Your assignment:
The entries are to be written out word for word, with their images left out.

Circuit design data
----------------------------------------
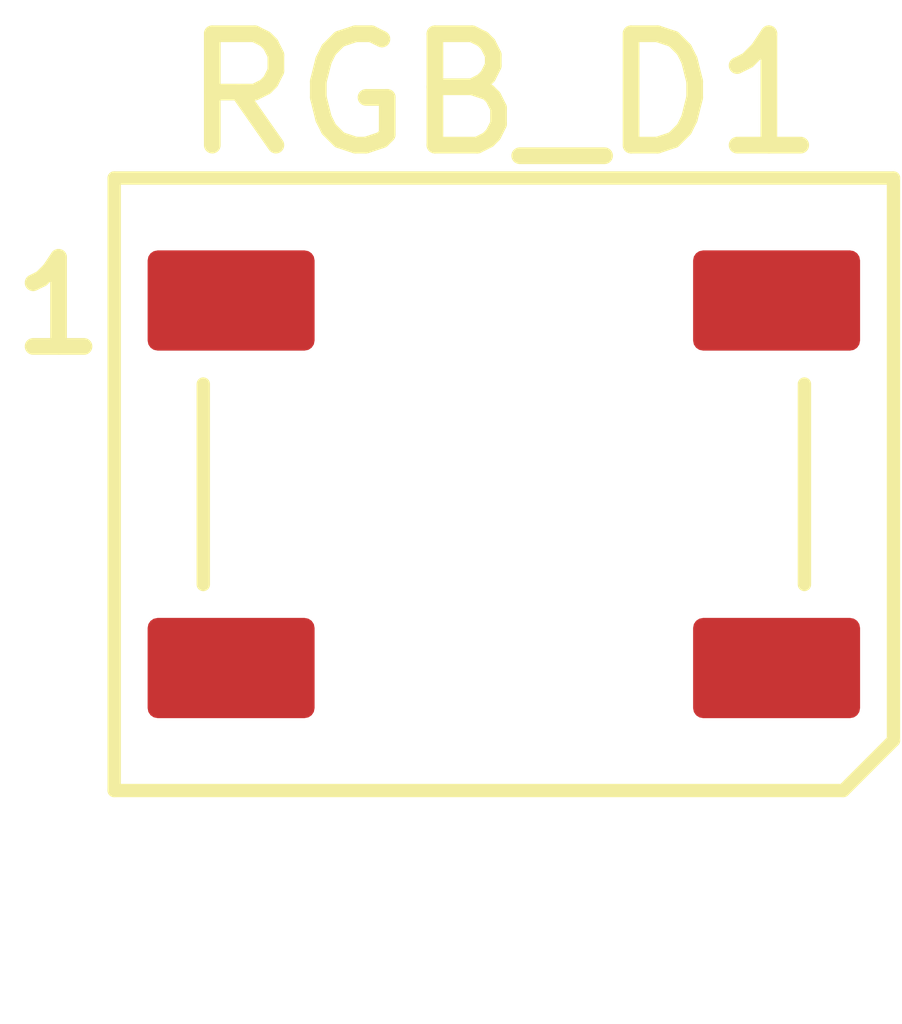
<source format=kicad_pcb>
(kicad_pcb
	(version 20241229)
	(generator "pcbnew")
	(generator_version "9.0")
	(general
		(thickness 1.6)
		(legacy_teardrops no)
	)
	(paper "A4")
	(layers
		(0 "F.Cu" signal)
		(2 "B.Cu" signal)
		(9 "F.Adhes" user "F.Adhesive")
		(11 "B.Adhes" user "B.Adhesive")
		(13 "F.Paste" user)
		(15 "B.Paste" user)
		(5 "F.SilkS" user "F.Silkscreen")
		(7 "B.SilkS" user "B.Silkscreen")
		(1 "F.Mask" user)
		(3 "B.Mask" user)
		(17 "Dwgs.User" user "User.Drawings")
		(19 "Cmts.User" user "User.Comments")
		(21 "Eco1.User" user "User.Eco1")
		(23 "Eco2.User" user "User.Eco2")
		(25 "Edge.Cuts" user)
		(27 "Margin" user)
		(31 "F.CrtYd" user "F.Courtyard")
		(29 "B.CrtYd" user "B.Courtyard")
		(35 "F.Fab" user)
		(33 "B.Fab" user)
		(39 "User.1" user)
		(41 "User.2" user)
		(43 "User.3" user)
		(45 "User.4" user)
	)
	(setup
		(pad_to_mask_clearance 0)
		(allow_soldermask_bridges_in_footprints no)
		(tenting front back)
		(pcbplotparams
			(layerselection 0x00000000_00000000_55555555_5755f5ff)
			(plot_on_all_layers_selection 0x00000000_00000000_00000000_00000000)
			(disableapertmacros no)
			(usegerberextensions no)
			(usegerberattributes yes)
			(usegerberadvancedattributes yes)
			(creategerberjobfile yes)
			(dashed_line_dash_ratio 12.000000)
			(dashed_line_gap_ratio 3.000000)
			(svgprecision 4)
			(plotframeref no)
			(mode 1)
			(useauxorigin no)
			(hpglpennumber 1)
			(hpglpenspeed 20)
			(hpglpendiameter 15.000000)
			(pdf_front_fp_property_popups yes)
			(pdf_back_fp_property_popups yes)
			(pdf_metadata yes)
			(pdf_single_document no)
			(dxfpolygonmode yes)
			(dxfimperialunits yes)
			(dxfusepcbnewfont yes)
			(psnegative no)
			(psa4output no)
			(plot_black_and_white yes)
			(sketchpadsonfab no)
			(plotpadnumbers no)
			(hidednponfab no)
			(sketchdnponfab yes)
			(crossoutdnponfab yes)
			(subtractmaskfromsilk no)
			(outputformat 1)
			(mirror no)
			(drillshape 1)
			(scaleselection 1)
			(outputdirectory "")
		)
	)
	(net 0 "")
	(net 1 "unconnected-(RGB_D1-DOUT-Pad2)")
	(net 2 "3.3V")
	(net 3 "GPIO_DIN")
	(net 4 "GND")
	(footprint "ErgoCai.pretty:LED_WS2812B_PLCC4_5.0x5.0mm_P3.2mm" (layer "F.Cu") (at 0 0))
	(embedded_fonts no)
)

</source>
----------------------------------------
Answer box:
<source format=kicad_pcb>
(kicad_pcb
	(version 20241229)
	(generator "pcbnew")
	(generator_version "9.0")
	(general
		(thickness 1.6)
		(legacy_teardrops no)
	)
	(paper "A4")
	(layers
		(0 "F.Cu" signal)
		(2 "B.Cu" signal)
		(9 "F.Adhes" user "F.Adhesive")
		(11 "B.Adhes" user "B.Adhesive")
		(13 "F.Paste" user)
		(15 "B.Paste" user)
		(5 "F.SilkS" user "F.Silkscreen")
		(7 "B.SilkS" user "B.Silkscreen")
		(1 "F.Mask" user)
		(3 "B.Mask" user)
		(17 "Dwgs.User" user "User.Drawings")
		(19 "Cmts.User" user "User.Comments")
		(21 "Eco1.User" user "User.Eco1")
		(23 "Eco2.User" user "User.Eco2")
		(25 "Edge.Cuts" user)
		(27 "Margin" user)
		(31 "F.CrtYd" user "F.Courtyard")
		(29 "B.CrtYd" user "B.Courtyard")
		(35 "F.Fab" user)
		(33 "B.Fab" user)
		(39 "User.1" user)
		(41 "User.2" user)
		(43 "User.3" user)
		(45 "User.4" user)
	)
	(setup
		(pad_to_mask_clearance 0)
		(allow_soldermask_bridges_in_footprints no)
		(tenting front back)
		(pcbplotparams
			(layerselection 0x00000000_00000000_55555555_5755f5ff)
			(plot_on_all_layers_selection 0x00000000_00000000_00000000_00000000)
			(disableapertmacros no)
			(usegerberextensions no)
			(usegerberattributes yes)
			(usegerberadvancedattributes yes)
			(creategerberjobfile yes)
			(dashed_line_dash_ratio 12.000000)
			(dashed_line_gap_ratio 3.000000)
			(svgprecision 4)
			(plotframeref no)
			(mode 1)
			(useauxorigin no)
			(hpglpennumber 1)
			(hpglpenspeed 20)
			(hpglpendiameter 15.000000)
			(pdf_front_fp_property_popups yes)
			(pdf_back_fp_property_popups yes)
			(pdf_metadata yes)
			(pdf_single_document no)
			(dxfpolygonmode yes)
			(dxfimperialunits yes)
			(dxfusepcbnewfont yes)
			(psnegative no)
			(psa4output no)
			(plot_black_and_white yes)
			(sketchpadsonfab no)
			(plotpadnumbers no)
			(hidednponfab no)
			(sketchdnponfab yes)
			(crossoutdnponfab yes)
			(subtractmaskfromsilk no)
			(outputformat 1)
			(mirror no)
			(drillshape 1)
			(scaleselection 1)
			(outputdirectory "")
		)
	)
	(net 0 "")
	(net 1 "unconnected-(RGB_D1-DOUT-Pad2)")
	(net 2 "3.3V")
	(net 3 "GPIO_DIN")
	(net 4 "GND")
	(footprint "ErgoCai.pretty:LED_WS2812B_PLCC4_5.0x5.0mm_P3.2mm" (layer "F.Cu") (at 0 0))
	(embedded_fonts no)
)

</source>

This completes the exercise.